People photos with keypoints
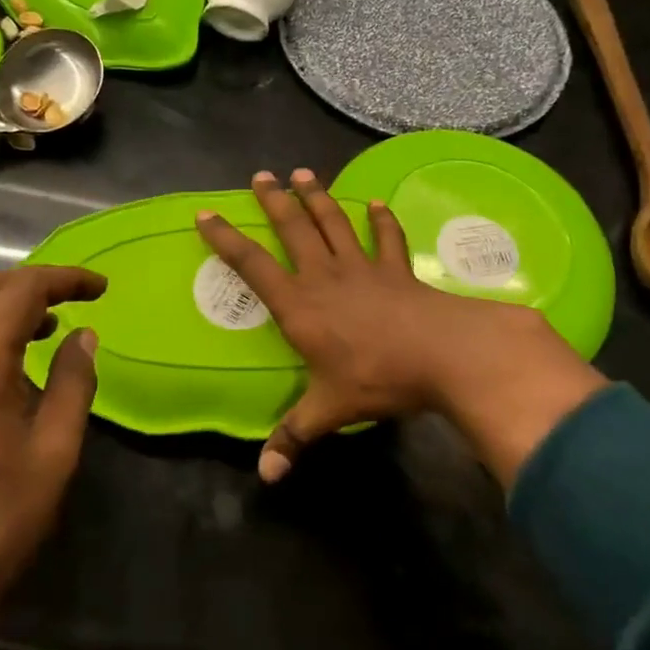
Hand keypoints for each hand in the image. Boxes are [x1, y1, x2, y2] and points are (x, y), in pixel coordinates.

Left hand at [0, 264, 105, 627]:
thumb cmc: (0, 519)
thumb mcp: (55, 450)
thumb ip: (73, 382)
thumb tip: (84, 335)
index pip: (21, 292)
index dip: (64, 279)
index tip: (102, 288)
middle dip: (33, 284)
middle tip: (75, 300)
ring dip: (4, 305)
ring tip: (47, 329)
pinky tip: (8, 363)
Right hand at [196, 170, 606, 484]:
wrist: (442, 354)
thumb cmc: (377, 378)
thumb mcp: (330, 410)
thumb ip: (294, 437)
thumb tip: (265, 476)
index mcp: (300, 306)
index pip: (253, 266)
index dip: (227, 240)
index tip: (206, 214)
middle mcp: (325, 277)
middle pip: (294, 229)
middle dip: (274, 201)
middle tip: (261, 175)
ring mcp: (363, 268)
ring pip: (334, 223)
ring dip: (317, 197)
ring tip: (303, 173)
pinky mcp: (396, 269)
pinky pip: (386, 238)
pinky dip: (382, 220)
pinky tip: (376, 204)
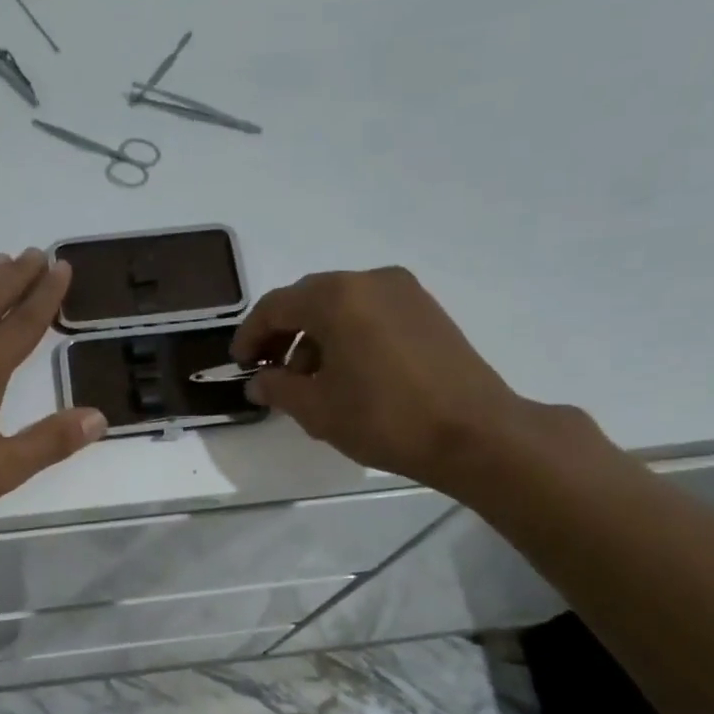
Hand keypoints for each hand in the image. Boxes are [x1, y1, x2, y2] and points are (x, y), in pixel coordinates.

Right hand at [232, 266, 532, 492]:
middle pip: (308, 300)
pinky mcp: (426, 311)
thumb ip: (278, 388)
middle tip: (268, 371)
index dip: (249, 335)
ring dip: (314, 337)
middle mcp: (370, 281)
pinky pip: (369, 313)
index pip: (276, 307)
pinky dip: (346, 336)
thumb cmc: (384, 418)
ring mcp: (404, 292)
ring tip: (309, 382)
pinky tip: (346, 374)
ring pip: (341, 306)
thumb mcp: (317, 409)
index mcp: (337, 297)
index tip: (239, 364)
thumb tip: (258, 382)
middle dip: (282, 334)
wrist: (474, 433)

==

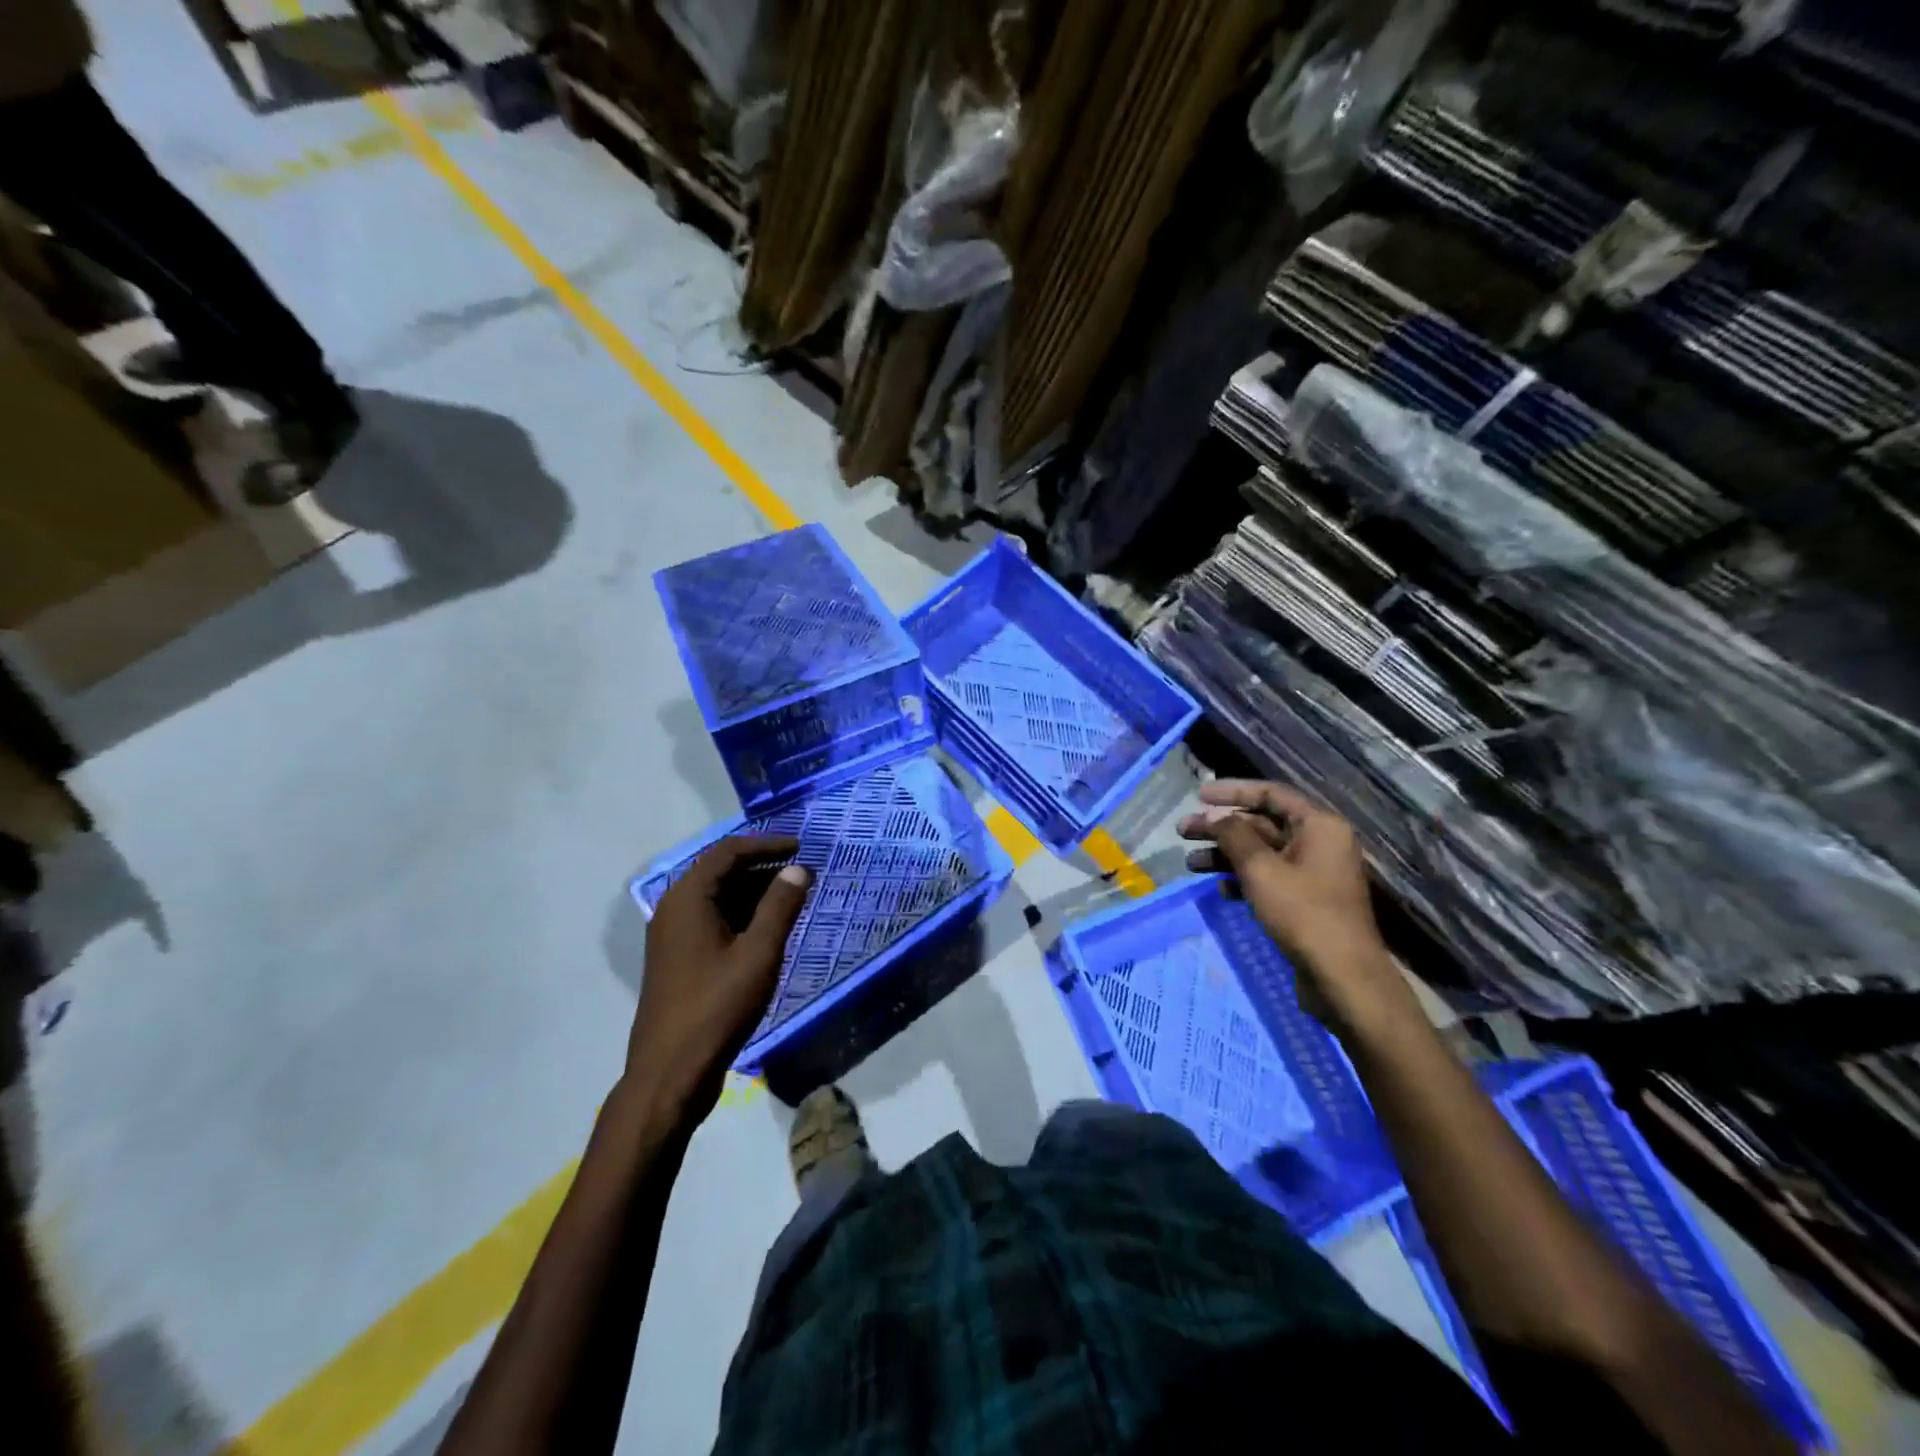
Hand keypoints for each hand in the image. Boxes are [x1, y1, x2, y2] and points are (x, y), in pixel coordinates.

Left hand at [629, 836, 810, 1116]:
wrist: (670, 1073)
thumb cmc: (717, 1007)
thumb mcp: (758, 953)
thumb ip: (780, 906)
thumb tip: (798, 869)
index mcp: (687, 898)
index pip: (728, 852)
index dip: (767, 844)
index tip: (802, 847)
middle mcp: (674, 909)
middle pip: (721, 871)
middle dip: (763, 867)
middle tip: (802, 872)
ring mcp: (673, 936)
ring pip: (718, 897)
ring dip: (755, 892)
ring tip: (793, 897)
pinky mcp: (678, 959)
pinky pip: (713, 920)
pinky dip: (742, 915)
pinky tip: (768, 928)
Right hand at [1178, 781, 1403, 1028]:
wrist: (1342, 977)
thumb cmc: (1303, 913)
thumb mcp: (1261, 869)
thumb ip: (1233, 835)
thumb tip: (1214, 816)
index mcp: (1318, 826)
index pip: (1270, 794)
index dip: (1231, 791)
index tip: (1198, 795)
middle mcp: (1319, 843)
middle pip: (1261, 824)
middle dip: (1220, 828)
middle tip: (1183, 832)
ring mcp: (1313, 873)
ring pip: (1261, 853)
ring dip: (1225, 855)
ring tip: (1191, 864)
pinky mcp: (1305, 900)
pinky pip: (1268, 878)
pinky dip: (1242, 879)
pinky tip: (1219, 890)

> _Your task_
All that is wanted is the lines above between the one containing "pinky mcp: (396, 269)" and the one containing "wrist: (474, 433)", inclusive, restated word for word, with pictures omitted.

> _Result_
pinky mcp: (396, 269)
pinky pip: (386, 238)
pinky dip: (382, 220)
pinky tip: (376, 204)
Hand keypoints for each hand in the image. Boxes are [x1, y1, x2, y2] and points are (x, y), in pixel coordinates.

Right hand at [232, 266, 532, 492]:
middle pip: (308, 300)
pinky mcp: (426, 311)
thumb ip: (278, 388)
middle tip: (268, 371)
index dip: (249, 335)
ring dip: (314, 337)
middle mcp: (370, 281)
pinky pip: (369, 313)
index pip: (276, 307)
pinky dip: (346, 336)
thumb cmc: (384, 418)
ring mcp: (404, 292)
ring tip: (309, 382)
pinky tip: (346, 374)
ring pip: (341, 306)
thumb mcp: (317, 409)
index mcp: (337, 297)
index tip: (239, 364)
thumb tip: (258, 382)
middle dip: (282, 334)
wrist: (474, 433)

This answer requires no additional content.